Cela faisait exactement 240 jours que je n’avais pas mis les pieds à l’Opéra Garnier et mon dernier spectacle de danse remontait à 211 jours. Autant dire que j’attendais avec une grande impatience le démarrage officiel de la saison 2020-2021, tout en croisant très fort les doigts pour qu’une annonce gouvernementale ne vienne pas gâcher une fête toute relative.

L’Opéra Garnier en configuration COVID-19

Pandémie oblige, la dernière décision du directeur sortant, Stéphane Lissner, a été d’anticiper des travaux sur la cage de scène à Garnier et de remanier de ce fait le premier trimestre de la saison avec une programmation allégée et compatibles avec les exigences sanitaires. L’ouverture de la saison pour le ballet propose deux programmes en alternance, Etoiles de l’Opéra et Noureev, compilations de pas de deux et de solos, dansés devant le rideau de scène, la fosse d’orchestre étant recouverte pour l’occasion, avec un effectif réduit d’artistes (danseurs et musiciens).

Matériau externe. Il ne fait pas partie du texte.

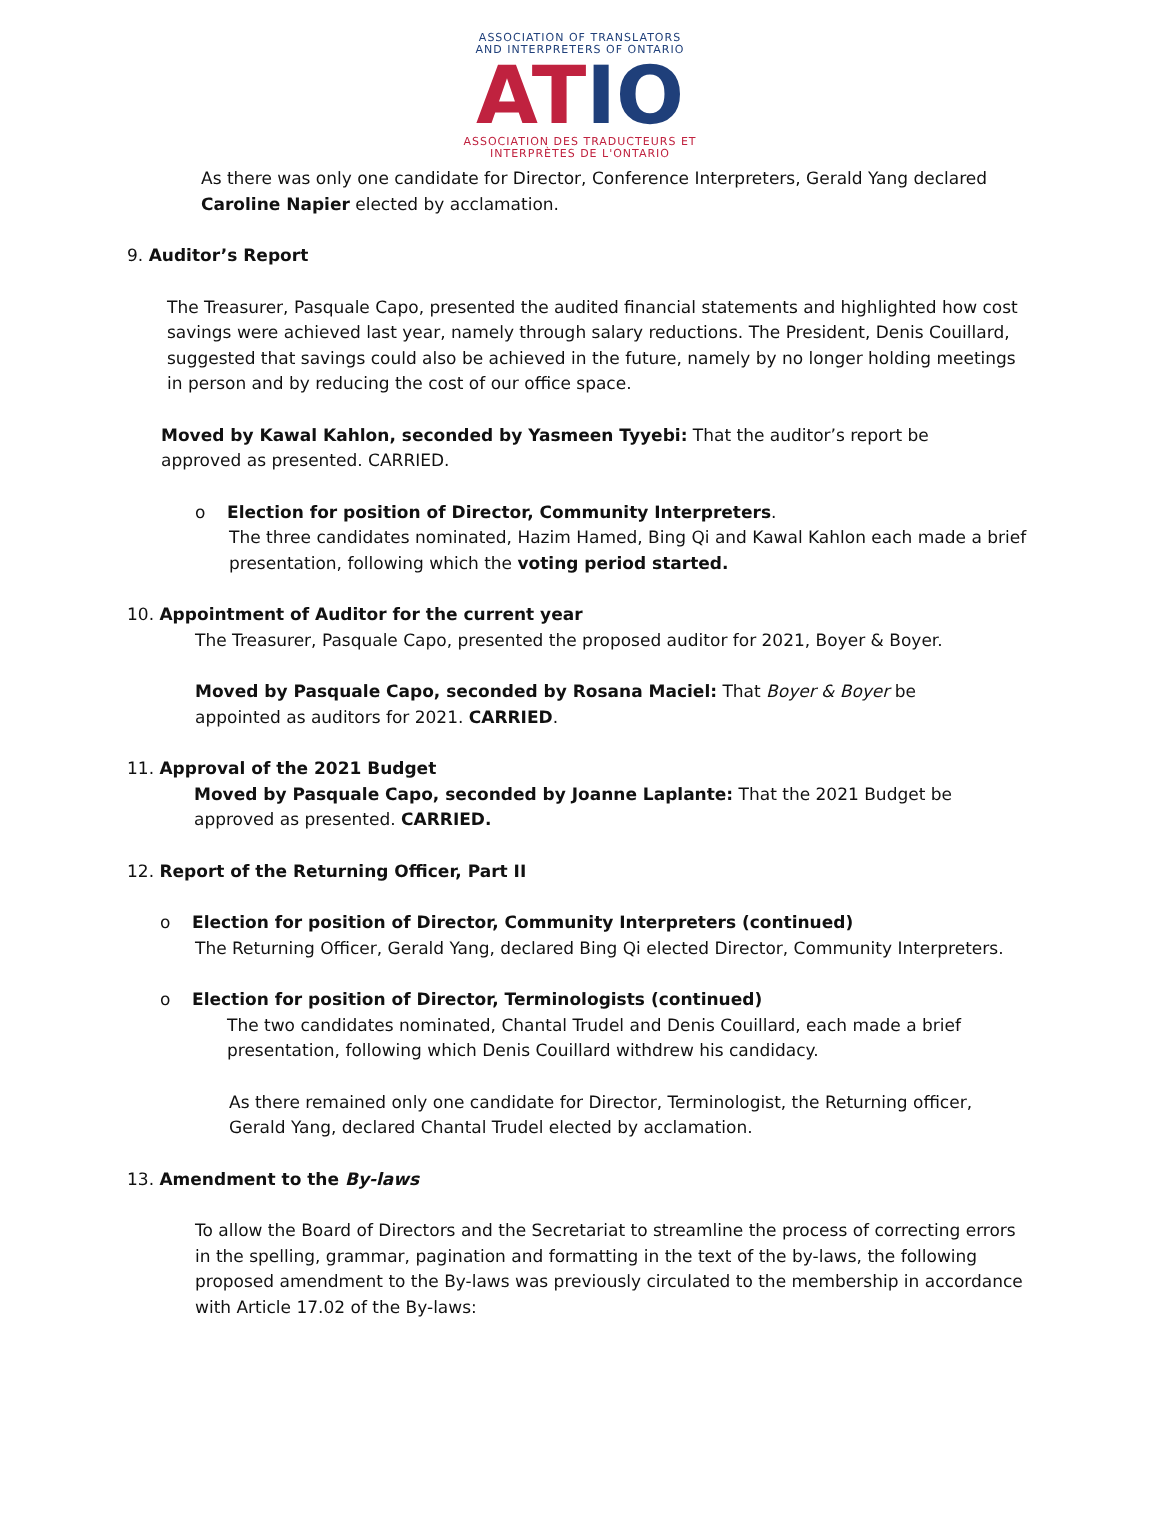ASSOCIATION OF TRANSLATORS
AND INTERPRETERS OF ONTARIO
ATIO
ASSOCIATION DES TRADUCTEURS ET
INTERPRÈTES DE L'ONTARIO
As there was only one candidate for Director, Conference Interpreters, Gerald Yang declared
Caroline Napier elected by acclamation.
9. Auditor’s Report
The Treasurer, Pasquale Capo, presented the audited financial statements and highlighted how cost savings were achieved last year, namely through salary reductions. The President, Denis Couillard, suggested that savings could also be achieved in the future, namely by no longer holding meetings in person and by reducing the cost of our office space.
Moved by Kawal Kahlon, seconded by Yasmeen Tyyebi: That the auditor’s report be approved as presented. CARRIED.
o Election for position of Director, Community Interpreters.
The three candidates nominated, Hazim Hamed, Bing Qi and Kawal Kahlon each made a brief presentation, following which the voting period started.
10. Appointment of Auditor for the current year
The Treasurer, Pasquale Capo, presented the proposed auditor for 2021, Boyer & Boyer.
Moved by Pasquale Capo, seconded by Rosana Maciel: That Boyer & Boyer be appointed as auditors for 2021. CARRIED.
11. Approval of the 2021 Budget
Moved by Pasquale Capo, seconded by Joanne Laplante: That the 2021 Budget be approved as presented. CARRIED.
12. Report of the Returning Officer, Part II
o Election for position of Director, Community Interpreters (continued)
The Returning Officer, Gerald Yang, declared Bing Qi elected Director, Community Interpreters.
o Election for position of Director, Terminologists (continued)
The two candidates nominated, Chantal Trudel and Denis Couillard, each made a brief presentation, following which Denis Couillard withdrew his candidacy.
As there remained only one candidate for Director, Terminologist, the Returning officer, Gerald Yang, declared Chantal Trudel elected by acclamation.
13. Amendment to the By-laws
To allow the Board of Directors and the Secretariat to streamline the process of correcting errors in the spelling, grammar, pagination and formatting in the text of the by-laws, the following proposed amendment to the By-laws was previously circulated to the membership in accordance with Article 17.02 of the By-laws:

Etoiles de l’Opéra, la première de ces deux soirées, explore un répertoire de prédilection pour l’Opéra de Paris ces dernières années, un répertoire néo-classique « international ». C’est une sélection qui met les danseurs en valeur, et, comme nous sommes venus pour les retrouver, c’est une réussite sur ce plan et cela place déjà cette soirée au-dessus de la soirée inaugurale de la saison précédente, particulièrement décevante.

Clair de Lune

C’est à Mathieu Ganio, le danseur étoile le plus ancien en exercice, que revient l’honneur de réveiller le château de la Belle au Bois Dormant en inaugurant le plateau éphémère sur les notes du Clair de Lune de Debussy, interprété par Elena Bonnay. L’émotion est palpable chez le danseur, comme dans le public, une émotion plus liée au contexte particulier qu’à la chorégraphie d’Alastair Marriott. Néanmoins, c’est un bel écrin pour la plastique du danseur. Les chorégraphes invités à l’Opéra exploitent finalement assez peu Mathieu Ganio, et souvent mal : cette pièce créée hors les murs en 2017 dans le cadre d’un spectacle célébrant la danse masculine au Coliseum Theatre de Londres, Men in Motion, est donc une addition bienvenue au répertoire parisien.

Trois Gnossiennes

Sans trop de surprise, la reprise des Trois Gnossiennes de Hans Van Manen par Ludmila Pagliero et Hugo Marchand est le moment marquant de la soirée, plus que les prestations solos respectives des deux Etoiles, la Mort du Cygne et A Suite of Dances.

La Mort du Cygne

A Suite of Dances de Robbins est une pièce qui ne fonctionne pas toujours avec moi. Il y a deux ans, j’avais trouvé François Alu exceptionnel dans cette chorégraphie en forme de mise à nu du danseur, créée pour le grand Barychnikov. J’ai été moins touchée par l’interprétation de Hugo Marchand, pas assez incarnée.

A Suite of Dances

Lamentation de Martha Graham ne durait heureusement pas longtemps : Emilie Cozette semble définitivement perdue pour un répertoire plus dansant.

Lamentation

Autre retour sur scène : celui de Laura Hecquet. Ses capacités apparaissent intactes dans le White Pas de Deux de la Dame aux Camélias, même si son partenariat avec Mathieu Ganio n’a pas fait surgir la passion et l’émotion attendues, exercice toujours un peu difficile lorsque l’on sort un pas de deux du contexte du ballet.

La Dame aux Camélias

Si l’on veut faire la fine bouche, ce format de gala aurait gagné à alterner œuvres introspectives et pièces de divertissement. Cette respiration bienvenue a été offerte paradoxalement par les artistes non étoilés de la soirée, Hannah O’Neill et Vincent Chaillet qui ont interprété avec beaucoup d’esprit un extrait de Herman Schmerman de Forsythe.

Hannah O’Neill et Vincent Chaillet

Enfin, on ne peut pas évoquer ce retour à l’Opéra sans parler de l’aspect logistique. Le dispositif d’accueil du public est très rassurant : respect des règles de distanciation, gestion des sorties, durée courte (1h15) et pas d’entracte. Si vous avez pris le métro pour vous déplacer ces derniers temps, c’est 100 fois plus anxiogène que de se rendre à l’Opéra Garnier. Outre la feuille de distribution, un petit programme est généreusement mis à disposition (c’est assez inhabituel pour être signalé), le tout en libre-service à chaque étage. Le remplissage de la salle apparaît tout à fait correct et l’atmosphère, avec un public local, était bien plus chaleureuse que lors des soirées à guichets fermés.

En tout cas, cet épisode semble une belle opportunité pour l’Opéra de renouer une relation un peu abîmée avec le public parisien.